--- Exercise materials Enclosed Below ---

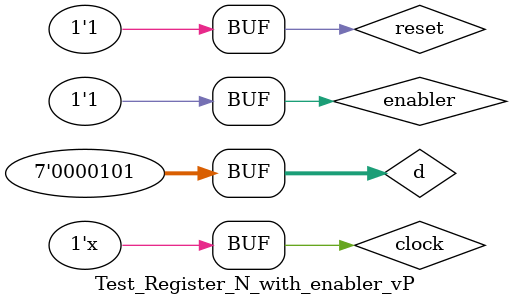
<source format=sv>
module Test_Register_N_with_enabler_vP();

	logic [7-1:0] d;
	logic enabler;
	
	logic clock;
	logic reset;
	
	logic [7-1:0] q;

	
	Register_N_with_enabler_vP #(7) register(d, enabler, clock, reset, q);

	initial
	begin		
		clock=0; reset=0; d=7'd1; enabler=1'b0;	#10;
					reset=1;									#10;
		
		
		d=7'd2; #10;
		d=7'd3; #10;
		enabler=1'b1; #10
		
		d=7'd4; #10;
		d=7'd5; #10;
		
		reset=0; #10
		reset=1; #10		
		
		d=7'd1; #10;		
		enabler=1'b0; #10
		
		d=7'd2; #10;
		enabler=1'b1; #10

		d=7'd3; #10;
		enabler=1'b0; #10

		d=7'd4; #10;
		enabler=1'b1; #10

		d=7'd5; #10;		
	end
	
	always #5 clock = ~clock;//#10 = un ciclo

endmodule

</source>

--- End of Enclosed Exercise materials ---

Repeat only the lines from the one holding "logic reset;" through the last line of the data.

Expected answer =>
	logic reset;
	
	logic [7-1:0] q;

	
	Register_N_with_enabler_vP #(7) register(d, enabler, clock, reset, q);

	initial
	begin		
		clock=0; reset=0; d=7'd1; enabler=1'b0;	#10;
					reset=1;									#10;
		
		
		d=7'd2; #10;
		d=7'd3; #10;
		enabler=1'b1; #10
		
		d=7'd4; #10;
		d=7'd5; #10;
		
		reset=0; #10
		reset=1; #10		
		
		d=7'd1; #10;		
		enabler=1'b0; #10
		
		d=7'd2; #10;
		enabler=1'b1; #10

		d=7'd3; #10;
		enabler=1'b0; #10

		d=7'd4; #10;
		enabler=1'b1; #10

		d=7'd5; #10;		
	end
	
	always #5 clock = ~clock;//#10 = un ciclo

endmodule

</source>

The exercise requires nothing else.